▶ **本文**:
>>>>>
製品解説
スペック
α9 IIはプロカメラとなりうるのか
CanonやNikonの一眼レフはEOS-1D XシリーズやD1桁シリーズが最上位モデル、フラッグシップモデルとして君臨しています。報道やスポーツ撮影などで、一瞬を逃さない高速連写と、過酷な環境でも耐えうる高い信頼が特徴です。
フルサイズミラーレスモデルを主戦場とするSONYではα9シリーズがこれにあたります。シリーズといっても、2019年に発売されたα9 IIが2世代目で、まだまだ報道やスポーツ撮影ではCanonとNikonが2大勢力となっています。
元々、一眼レフカメラはプロの仕事道具であり、プロが使うカメラはアマチュアにも人気となることからこの2メーカーはフラッグシップモデルにメーカーのリソースの多くを費やしています。
一方のSONYは若干毛色が異なります。SONYのフルミラは一眼レフよりもコンパクトで手軽にハイクオリティ撮影が出来るということでα7IIIやα7RIIIなどがアマチュアを中心に人気のカメラメーカーとなりました。
そのため、CanonやNikonとは違い、SONYのカメラは実用性重視というよりもスペック重視な印象を受けます。
実際にα7IIIやα7RIIIのスペックは商業写真やモデル撮影などには最適で、アマチュアだけでなく、そういった撮影を主とするプロカメラマンにも人気です。α9 IIはメカシャッターで10コマ/秒とEOS-1D XシリーズやD1桁シリーズなどに一歩譲る性能ですが、電子シャッターなら20コマ/秒の高速連写が可能となっています。
EOS-1D X Mark IIIも電子シャッターなら20コマ/秒の撮影が可能ですが、EOS-1D X Mark IIIのライブ撮影とα9 IIを比較すると、α9 IIの方が長く連写の連続撮影が可能となっているので、連写性能は一眼カメラトップクラスと言えるでしょう。
<<<<<
▶ **提供情報**:
>>>>>
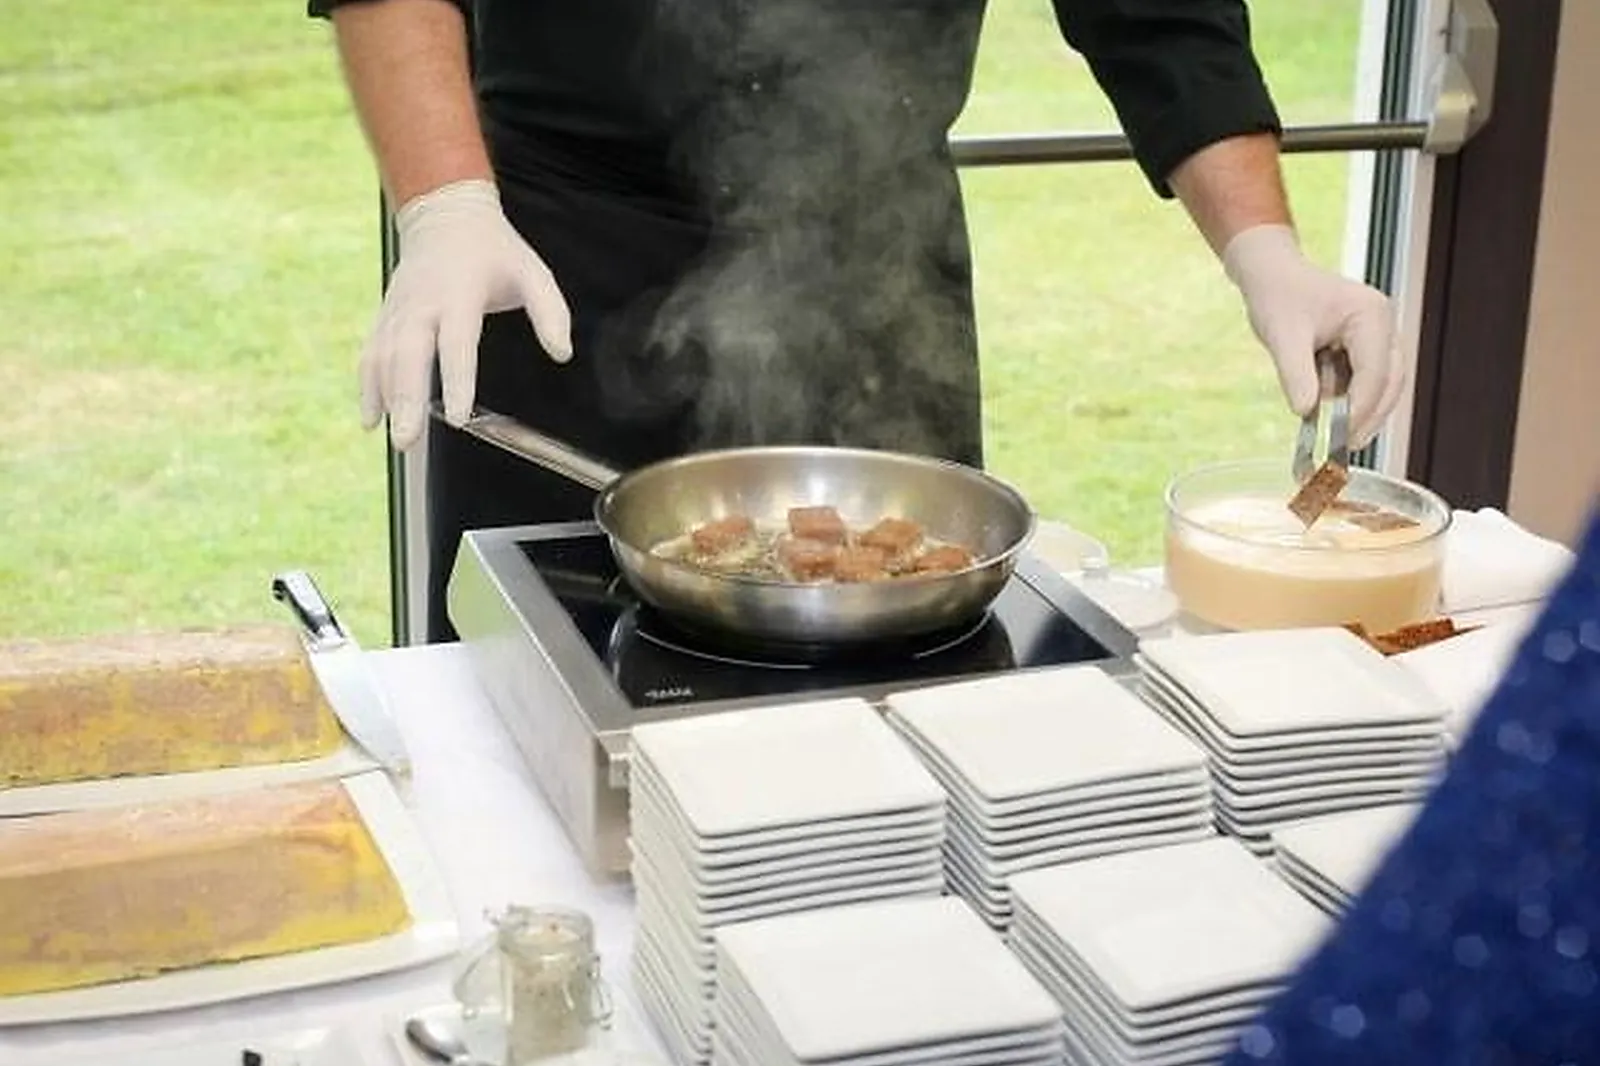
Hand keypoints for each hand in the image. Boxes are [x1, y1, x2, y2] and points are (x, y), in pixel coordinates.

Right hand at [359, 179, 571, 449]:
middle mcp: (422, 302)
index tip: (457, 414)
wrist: (444, 215)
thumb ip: (550, 312)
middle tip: (408, 439)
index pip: (456, 342)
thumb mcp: (532, 272)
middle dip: (406, 399)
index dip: (456, 380)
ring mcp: (398, 309)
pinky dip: (367, 385)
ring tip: (394, 438)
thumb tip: (561, 352)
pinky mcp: (385, 315)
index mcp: (459, 293)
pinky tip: (371, 418)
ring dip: (385, 399)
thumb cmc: (493, 250)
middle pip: (408, 355)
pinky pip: (371, 353)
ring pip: (384, 357)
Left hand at [1222, 224, 1403, 447]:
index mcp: (1370, 315)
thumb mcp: (1281, 335)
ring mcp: (1377, 336)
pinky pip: (1364, 382)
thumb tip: (1306, 413)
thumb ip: (1295, 374)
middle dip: (1368, 417)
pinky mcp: (1364, 348)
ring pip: (1381, 386)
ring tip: (1334, 439)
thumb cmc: (1277, 295)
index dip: (1361, 409)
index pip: (1377, 372)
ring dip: (1360, 412)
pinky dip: (1348, 402)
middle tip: (1343, 448)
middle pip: (1389, 383)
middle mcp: (1382, 325)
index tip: (1341, 438)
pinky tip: (1328, 418)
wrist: (1271, 276)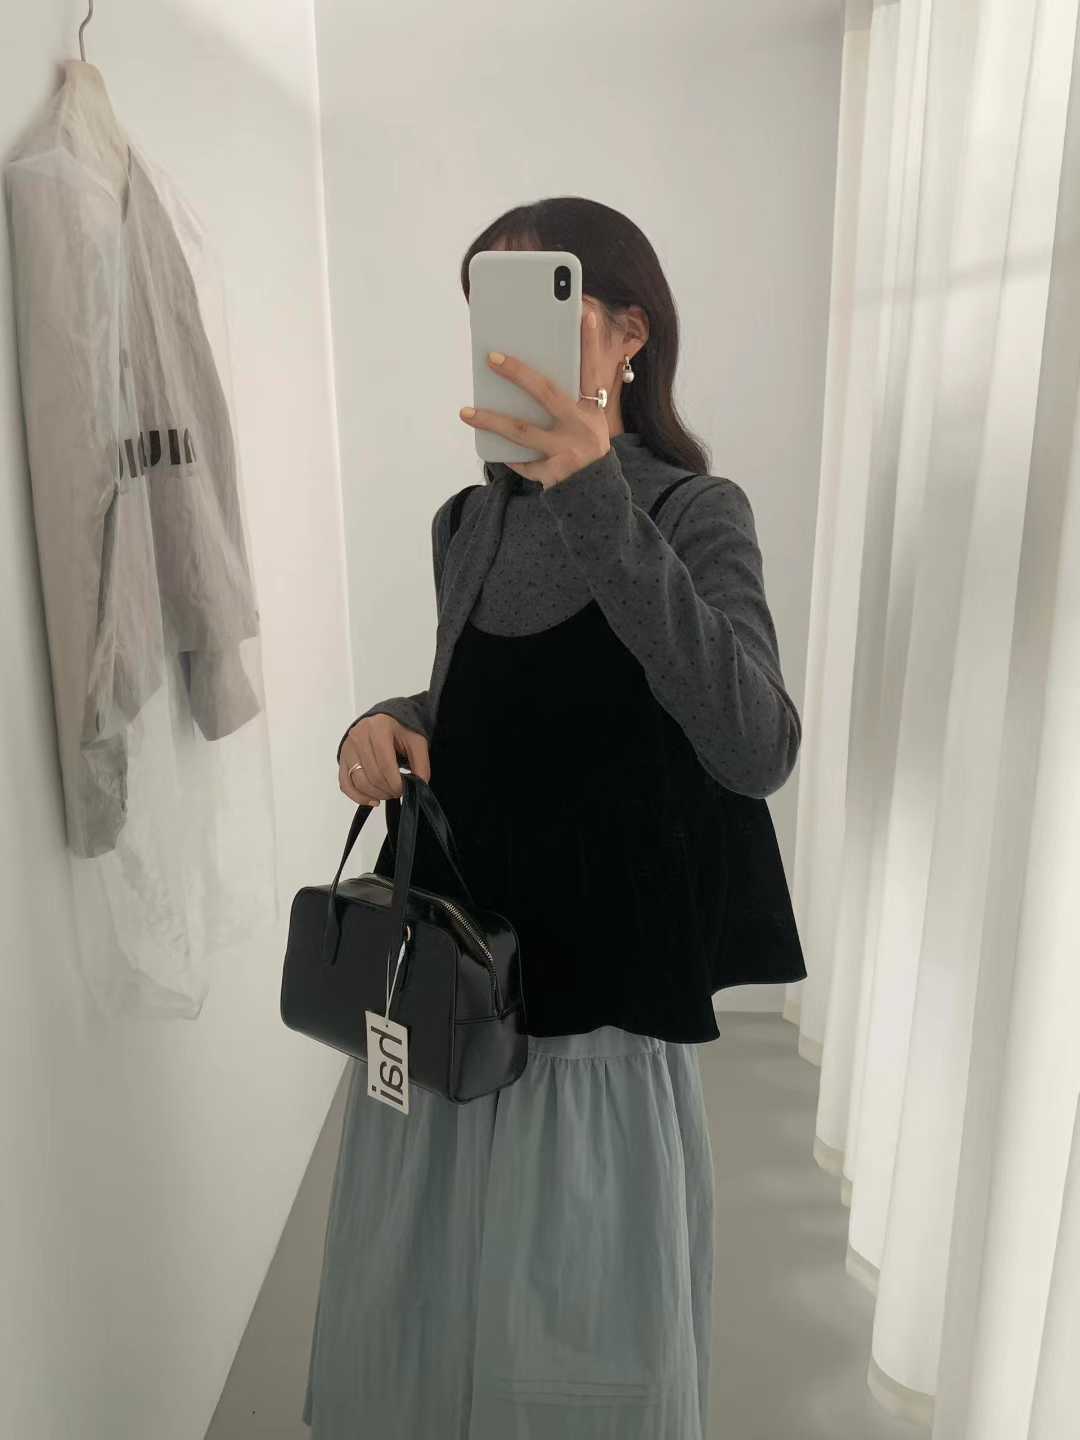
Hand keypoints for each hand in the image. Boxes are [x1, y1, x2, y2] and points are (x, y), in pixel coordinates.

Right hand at [338, 714, 430, 806]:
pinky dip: (358, 796)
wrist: (385, 719)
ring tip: (389, 793)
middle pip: (372, 776)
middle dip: (388, 790)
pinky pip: (345, 784)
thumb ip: (421, 764)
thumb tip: (419, 786)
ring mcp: (348, 748)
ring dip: (376, 794)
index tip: (405, 789)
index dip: (396, 783)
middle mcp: (358, 736)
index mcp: (378, 728)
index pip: (385, 765)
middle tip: (399, 792)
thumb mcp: (417, 741)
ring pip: (359, 782)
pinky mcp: (342, 758)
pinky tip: (373, 800)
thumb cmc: (401, 729)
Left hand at [458, 306, 610, 489]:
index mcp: (592, 410)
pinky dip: (505, 453)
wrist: (595, 495)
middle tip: (491, 357)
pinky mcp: (553, 474)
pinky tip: (489, 445)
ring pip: (522, 431)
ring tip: (466, 412)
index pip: (591, 370)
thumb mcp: (588, 423)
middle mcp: (581, 427)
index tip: (583, 314)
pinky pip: (521, 461)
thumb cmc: (584, 448)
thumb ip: (568, 400)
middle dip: (518, 373)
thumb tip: (525, 376)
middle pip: (546, 393)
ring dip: (492, 420)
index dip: (589, 343)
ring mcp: (567, 451)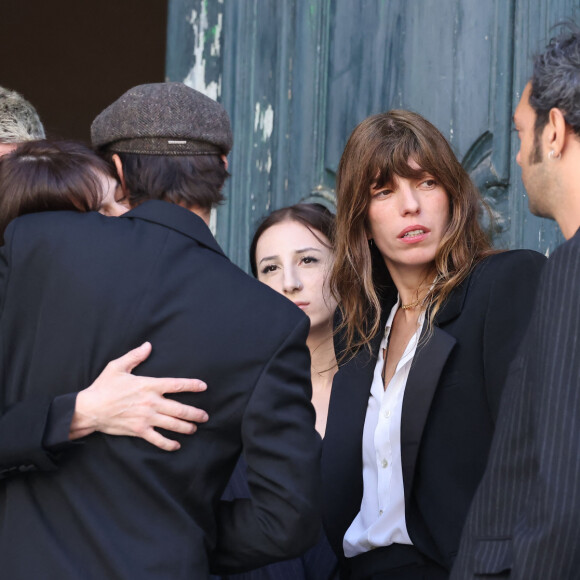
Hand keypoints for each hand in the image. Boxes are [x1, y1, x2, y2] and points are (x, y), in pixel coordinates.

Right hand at [71, 342, 207, 450]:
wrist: (89, 409)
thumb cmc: (103, 387)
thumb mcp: (117, 366)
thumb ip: (135, 356)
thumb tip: (148, 345)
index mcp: (149, 385)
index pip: (176, 385)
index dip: (192, 385)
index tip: (203, 386)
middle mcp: (151, 402)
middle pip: (180, 408)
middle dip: (195, 413)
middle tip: (205, 416)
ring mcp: (146, 418)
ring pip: (173, 424)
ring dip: (187, 427)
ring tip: (195, 428)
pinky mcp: (139, 430)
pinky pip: (158, 439)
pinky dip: (169, 444)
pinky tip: (176, 445)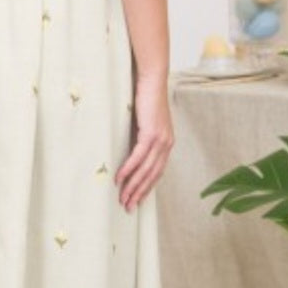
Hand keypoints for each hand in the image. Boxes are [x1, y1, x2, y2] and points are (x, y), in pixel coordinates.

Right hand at [115, 71, 173, 210]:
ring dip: (133, 186)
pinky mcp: (151, 133)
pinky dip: (129, 169)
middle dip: (139, 193)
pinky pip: (138, 156)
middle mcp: (166, 144)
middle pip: (152, 176)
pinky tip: (120, 179)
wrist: (152, 80)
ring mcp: (160, 140)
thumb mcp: (145, 123)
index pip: (157, 172)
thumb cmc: (146, 99)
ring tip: (122, 198)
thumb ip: (141, 137)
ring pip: (146, 170)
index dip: (147, 188)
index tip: (137, 200)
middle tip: (127, 206)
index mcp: (167, 143)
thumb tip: (130, 151)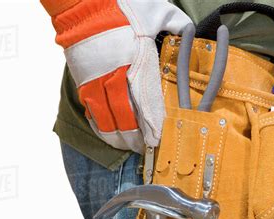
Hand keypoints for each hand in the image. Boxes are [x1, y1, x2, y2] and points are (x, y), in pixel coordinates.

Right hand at [50, 0, 190, 150]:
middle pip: (126, 116)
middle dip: (137, 137)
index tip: (160, 139)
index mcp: (136, 61)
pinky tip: (109, 135)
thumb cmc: (123, 5)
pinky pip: (91, 110)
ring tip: (130, 148)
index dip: (153, 125)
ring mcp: (96, 80)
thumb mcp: (158, 10)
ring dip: (119, 136)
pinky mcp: (82, 80)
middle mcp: (115, 75)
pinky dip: (100, 125)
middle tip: (148, 150)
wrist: (84, 2)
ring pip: (107, 117)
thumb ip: (176, 24)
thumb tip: (191, 30)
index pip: (146, 102)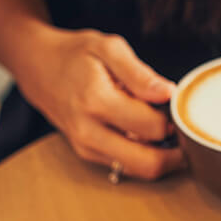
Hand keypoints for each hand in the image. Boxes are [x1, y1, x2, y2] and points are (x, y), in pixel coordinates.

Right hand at [16, 28, 184, 180]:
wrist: (38, 68)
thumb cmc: (76, 55)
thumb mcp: (108, 48)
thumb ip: (141, 74)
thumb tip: (169, 94)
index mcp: (96, 100)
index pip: (152, 126)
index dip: (174, 118)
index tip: (177, 104)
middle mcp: (89, 131)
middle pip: (147, 163)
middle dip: (175, 151)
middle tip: (183, 130)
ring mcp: (87, 148)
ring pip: (139, 171)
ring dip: (161, 156)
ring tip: (164, 130)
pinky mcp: (88, 155)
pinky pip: (127, 167)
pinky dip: (144, 156)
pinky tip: (145, 135)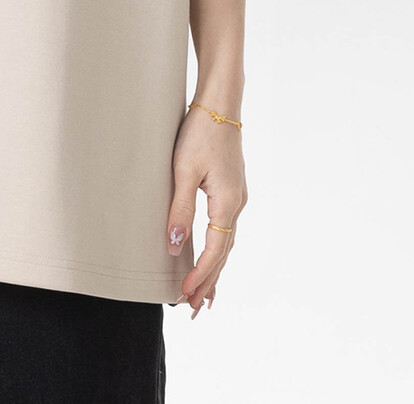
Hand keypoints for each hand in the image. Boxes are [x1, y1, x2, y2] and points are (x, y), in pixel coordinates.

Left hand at [167, 102, 247, 316]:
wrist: (220, 104)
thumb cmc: (200, 132)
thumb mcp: (184, 170)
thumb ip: (180, 209)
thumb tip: (177, 246)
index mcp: (228, 203)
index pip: (215, 251)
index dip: (200, 275)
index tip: (184, 296)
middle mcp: (237, 204)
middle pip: (224, 254)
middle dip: (208, 281)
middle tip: (192, 309)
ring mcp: (237, 197)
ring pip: (226, 243)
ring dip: (214, 269)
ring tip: (202, 296)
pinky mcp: (231, 189)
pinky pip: (225, 229)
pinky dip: (218, 250)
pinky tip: (211, 257)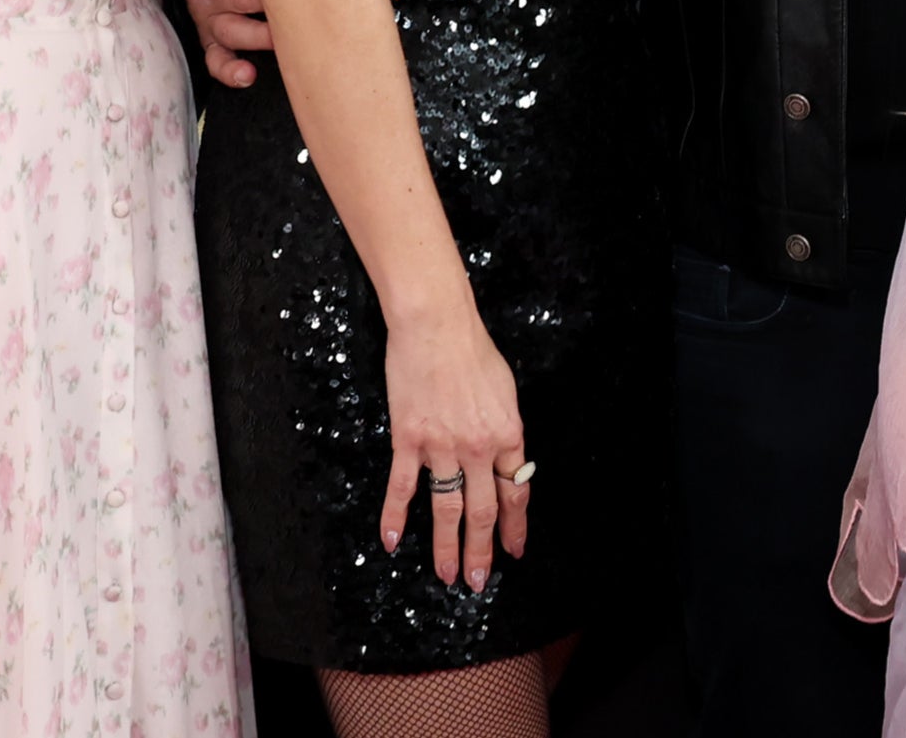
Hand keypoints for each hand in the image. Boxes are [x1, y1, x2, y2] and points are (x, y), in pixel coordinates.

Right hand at [381, 300, 529, 593]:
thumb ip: (504, 430)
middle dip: (482, 550)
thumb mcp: (504, 391)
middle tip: (479, 582)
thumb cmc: (473, 349)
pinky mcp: (408, 439)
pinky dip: (395, 517)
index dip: (515, 526)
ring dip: (446, 546)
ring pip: (446, 508)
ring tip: (446, 575)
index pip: (516, 492)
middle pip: (483, 510)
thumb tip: (505, 460)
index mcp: (507, 434)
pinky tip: (390, 542)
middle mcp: (478, 447)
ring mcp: (441, 446)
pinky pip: (402, 487)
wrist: (436, 324)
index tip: (514, 551)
<<<<<
▶ **練習問題**:
α9 IIについての本文から、「フルサイズミラーレスモデルを」から「ペック重視な印象を受けます。」までのすべてを一字一句そのまま書き写してください。

▶ **解答欄**:
フルサイズミラーレスモデルを主戦場とするSONYではα9シリーズがこれにあたります。シリーズといっても、2019年に発売されたα9 IIが2世代目で、まだまだ報道やスポーツ撮影ではCanonとNikonが2大勢力となっています。
元々、一眼レフカメラはプロの仕事道具であり、プロが使うカメラはアマチュアにも人気となることからこの2メーカーはフラッグシップモデルにメーカーのリソースの多くを費やしています。
一方のSONYは若干毛色が異なります。SONYのフルミラは一眼レフよりもコンパクトで手軽にハイクオリティ撮影が出来るということでα7IIIやα7RIIIなどがアマチュアを中心に人気のカメラメーカーとなりました。
そのため、CanonやNikonとは違い、SONYのカメラは実用性重視というよりもスペック重視な印象を受けます。